=== Task to carry out ===
Please reproduce the passage on FMLA leave in the Jackson case word for word, from "The employee, Kristopher" up to and including "any six-month period.".

=== Exercise passage ===
>>>

What kind of notice must employees provide to their employer when taking leave under the Family and Medical Leave Act? And how strictly may an employer rely on a doctor’s certification regarding the amount of FMLA leave an employee requires? A recent decision, Jackson v. United States Postal Service, from the U.S. Court of Appeals for the Sixth Circuit, provides guidance on these difficult questions.
The employee, Kristopher Jackson, suffers from sickle cell anemia, which can flare up unpredictably and cause him to miss work. Jackson’s doctor provided an FMLA certification indicating the frequency of flare-ups as twice a month. But throughout his years-long employment with the United States Postal Service (USPS), the employee consistently had attendance issues, only some of which were FMLA-covered absences. Eventually, due to his unprotected absences, the employee was placed on a last chance agreement (LCA) under which he would be discharged if he accrued more than three unexcused, non-FMLA absences within any six-month period.
Approximately six months later, USPS discharged the employee for violating the LCA, by incurring six unexcused absences and one absence without leave (AWOL) incident. The employee challenged the employment termination as interfering with his FMLA rights, arguing that four of the absences and the AWOL incident were FMLA-covered. He claimed that his manager had incorrectly classified these incidents as “Not FMLA Protected.”
The federal district court granted summary judgment in favor of USPS, concluding that the employee was only approved for two days of FMLA leave per month (as noted on the medical certification his healthcare provider completed), and any additional leave beyond that—even if due to his sickle cell anemia—was unprotected. This appeal followed.

<<<

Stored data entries
>>>

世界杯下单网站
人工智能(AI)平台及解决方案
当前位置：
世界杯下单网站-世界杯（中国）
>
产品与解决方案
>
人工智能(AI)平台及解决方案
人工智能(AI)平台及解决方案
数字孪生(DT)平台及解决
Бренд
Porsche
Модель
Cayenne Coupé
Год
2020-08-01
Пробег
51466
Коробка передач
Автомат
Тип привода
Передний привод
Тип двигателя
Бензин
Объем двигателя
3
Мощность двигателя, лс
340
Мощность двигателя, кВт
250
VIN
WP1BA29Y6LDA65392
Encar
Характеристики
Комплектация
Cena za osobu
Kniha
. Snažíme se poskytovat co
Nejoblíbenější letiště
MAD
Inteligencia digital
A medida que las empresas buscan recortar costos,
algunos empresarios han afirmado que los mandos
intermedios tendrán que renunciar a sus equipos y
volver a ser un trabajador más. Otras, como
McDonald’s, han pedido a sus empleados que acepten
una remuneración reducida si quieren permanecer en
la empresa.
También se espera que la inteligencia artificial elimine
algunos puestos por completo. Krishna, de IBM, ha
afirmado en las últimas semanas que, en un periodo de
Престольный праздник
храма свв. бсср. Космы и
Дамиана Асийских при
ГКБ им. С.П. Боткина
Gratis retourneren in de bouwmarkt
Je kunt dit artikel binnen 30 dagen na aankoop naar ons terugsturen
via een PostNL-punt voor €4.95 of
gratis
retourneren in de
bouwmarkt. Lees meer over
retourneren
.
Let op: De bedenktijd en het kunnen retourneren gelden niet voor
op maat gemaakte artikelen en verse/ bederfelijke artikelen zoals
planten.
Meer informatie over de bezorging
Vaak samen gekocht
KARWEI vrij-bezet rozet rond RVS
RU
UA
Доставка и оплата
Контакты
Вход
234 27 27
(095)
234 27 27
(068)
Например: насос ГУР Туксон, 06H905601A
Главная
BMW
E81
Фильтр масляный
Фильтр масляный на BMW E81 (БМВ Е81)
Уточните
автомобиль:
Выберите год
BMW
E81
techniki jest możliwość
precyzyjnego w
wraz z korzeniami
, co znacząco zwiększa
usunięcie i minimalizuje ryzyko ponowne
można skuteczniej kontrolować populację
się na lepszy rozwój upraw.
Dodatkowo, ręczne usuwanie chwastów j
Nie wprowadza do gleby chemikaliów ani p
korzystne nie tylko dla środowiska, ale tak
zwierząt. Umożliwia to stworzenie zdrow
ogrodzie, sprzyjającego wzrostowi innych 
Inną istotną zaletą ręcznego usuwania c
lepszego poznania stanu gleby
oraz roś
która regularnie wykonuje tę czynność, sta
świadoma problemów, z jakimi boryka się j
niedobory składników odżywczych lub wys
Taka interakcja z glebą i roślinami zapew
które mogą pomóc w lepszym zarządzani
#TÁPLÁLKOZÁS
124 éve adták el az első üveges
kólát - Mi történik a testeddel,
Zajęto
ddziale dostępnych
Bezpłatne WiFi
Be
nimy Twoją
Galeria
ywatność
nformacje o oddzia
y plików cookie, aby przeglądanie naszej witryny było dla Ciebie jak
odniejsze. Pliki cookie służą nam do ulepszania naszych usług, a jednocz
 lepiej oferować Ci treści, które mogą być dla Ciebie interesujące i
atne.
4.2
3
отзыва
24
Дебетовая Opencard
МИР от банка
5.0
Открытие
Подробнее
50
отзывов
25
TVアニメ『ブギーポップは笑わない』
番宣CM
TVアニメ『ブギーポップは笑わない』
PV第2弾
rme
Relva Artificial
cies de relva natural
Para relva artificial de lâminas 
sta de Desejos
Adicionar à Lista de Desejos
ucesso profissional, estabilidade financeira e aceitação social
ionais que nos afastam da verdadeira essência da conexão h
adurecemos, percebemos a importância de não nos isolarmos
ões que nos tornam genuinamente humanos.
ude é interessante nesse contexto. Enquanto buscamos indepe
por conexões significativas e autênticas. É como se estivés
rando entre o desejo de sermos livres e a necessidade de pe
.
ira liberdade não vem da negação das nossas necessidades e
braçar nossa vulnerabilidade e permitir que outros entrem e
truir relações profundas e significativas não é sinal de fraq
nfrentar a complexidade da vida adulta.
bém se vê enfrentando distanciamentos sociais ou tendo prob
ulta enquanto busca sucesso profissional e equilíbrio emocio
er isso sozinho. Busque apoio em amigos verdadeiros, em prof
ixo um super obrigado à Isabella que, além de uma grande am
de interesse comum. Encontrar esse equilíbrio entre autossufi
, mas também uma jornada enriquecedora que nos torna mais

<<<

=== Problem solution ===
The employee, Kristopher Jackson, suffers from sickle cell anemia, which can flare up unpredictably and cause him to miss work. Jackson’s doctor provided an FMLA certification indicating the frequency of flare-ups as twice a month. But throughout his years-long employment with the United States Postal Service (USPS), the employee consistently had attendance issues, only some of which were FMLA-covered absences. Eventually, due to his unprotected absences, the employee was placed on a last chance agreement (LCA) under which he would be discharged if he accrued more than three unexcused, non-FMLA absences within any six-month period.